The Hang Seng Index experienced its largest decline in 16 years, dropping by 9.41% to close at 20,926.79. This steep fall also marked the second-largest loss for the index this century. The significant decline came despite hopes that China’s central bank’s stimulus measures would provide some relief to the sluggish economy.

Chinese indices, including the Hang Seng, SSE Composite, and CS1300, had initially seen a surge due to optimism surrounding economic stimulus from the Chinese government. However, the market quickly reversed as investors realized that the latest announcements lacked concrete details on how the government plans to stimulate growth.

The chairman of China’s National Development and Reform Commission, Zheng Shanjie, expressed confidence in achieving the country’s full-year economic and social goals. Still, he acknowledged the increasing downward pressure on the Chinese economy. While China announced plans to issue 200 billion yuan for investment projects by the end of the year, this move fell short of what many investors had hoped for.

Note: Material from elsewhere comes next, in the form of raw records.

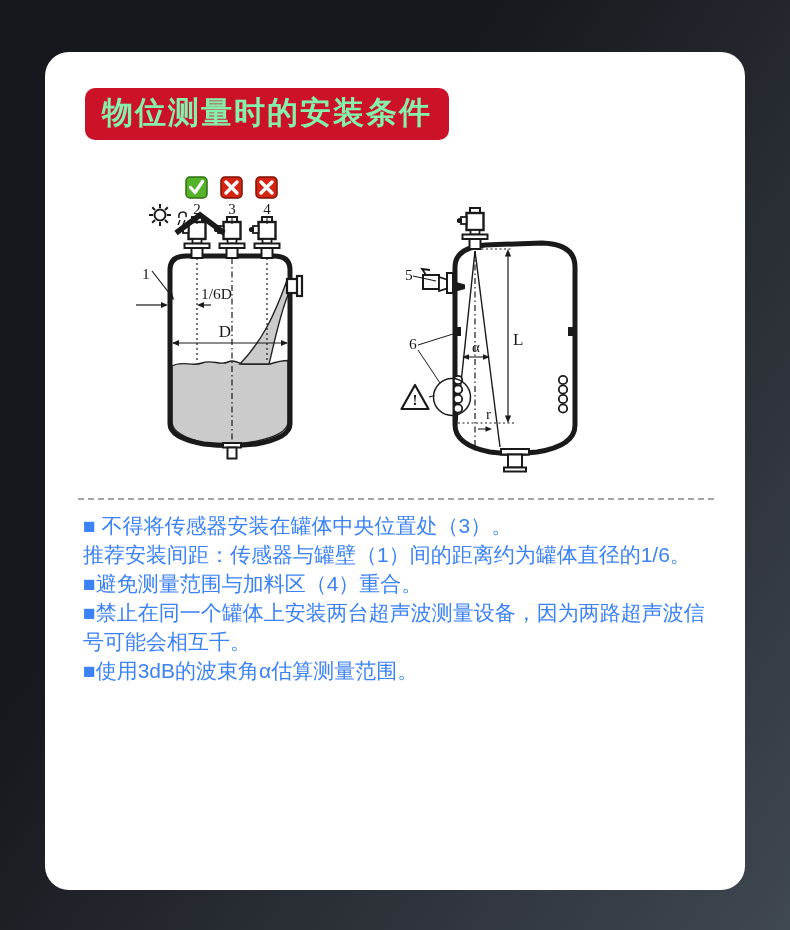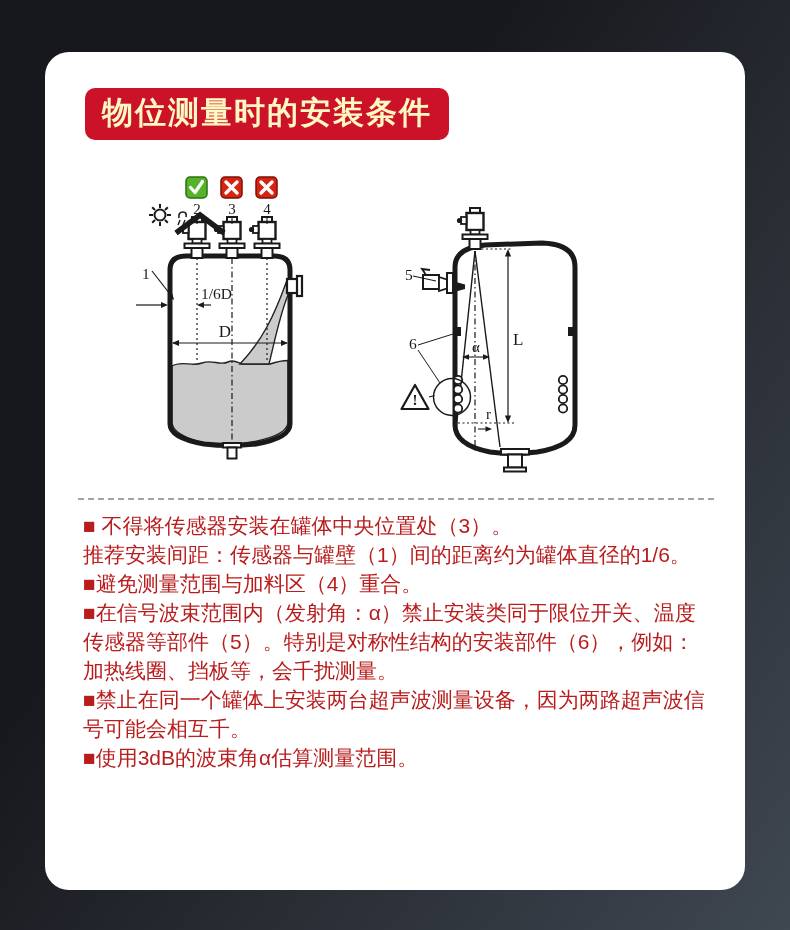--- a/index.html
+++ b/index.html
@@ -7,32 +7,32 @@
     width:790px;height:930px;position:relative;overflow:hidden;
     background:linear-gradient(125deg,#17181d 0%,#17181d 35%,#3f4751 100%);
     font-family:"Liberation Sans",sans-serif;
   }
   .card{
     position:absolute;left:45px;top:52px;width:700px;height:838px;
     background:#ffffff;border-radius:24px;
   }
   .title-banner{
     position:absolute;left:40px;top:36px;
-    background:#cb1228;color:#fef9c3;
+    background:#cb1228;color:#86efac;
     font-size:31px;font-weight:bold;letter-spacing:2px;
     padding:8px 17px 10px 17px;border-radius:10px;line-height:1.1;
   }
   .fig{position:absolute;}
   .separator{
     position:absolute;left:33px;top:446px;width:636px;height:0;
     border-top:2px dashed #a4a4a4;
   }
   .notes{
     position:absolute;left:38px;top:459px;width:630px;
-    font-size:21px;line-height:29px;color:#b91c1c;
+    font-size:21px;line-height:29px;color:#3b82f6;
   }
   .notes p{margin:0;}
   svg text{font-family:"Liberation Serif",serif;fill:#1a1a1a;}
 </style>
 </head>
 <body>
 
 <div class="card">
 
   <div class="title-banner">
@@ -196,18 +196,17 @@
       <rect x="112" y="284.5" width="22" height="4" fill="#fff" stroke="#1a1a1a" stroke-width="2"></rect>
     </g>
   </svg>
 
   <div class="separator"></div>
 
   <div class="notes">
     <p>■ 不得将传感器安装在罐体中央位置处（3）。</p>
     <p>推荐安装间距：传感器与罐壁（1）间的距离约为罐体直径的1/6。</p>
     <p>■避免测量范围与加料区（4）重合。</p>
-    <p>■在信号波束范围内（发射角：α）禁止安装类同于限位开关、温度传感器等部件（5）。特别是对称性结构的安装部件（6），例如：加热线圈、挡板等，会千扰测量。</p>
     <p>■禁止在同一个罐体上安装两台超声波测量设备，因为两路超声波信号可能会相互千。</p>
     <p>■使用3dB的波束角α估算测量范围。</p>
   </div>
 
 </div>
 
 </body></html>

Alicia Garcia-Herrero, chief economist for the Asia Pacific region at Natixis, commented on the market’s disappointment, stating, “The correction will be even stronger if the data on Golden Week consumption is weak. The market expected more, and the lack of substantial fiscal stimulus has led to this sharp drop.”

The Chinese government has been grappling with a slowdown in consumer spending and struggles in sectors like real estate, which have worsened the economic outlook. Investors remain cautious as concerns grow over whether China will meet its 5% annual growth target for the year.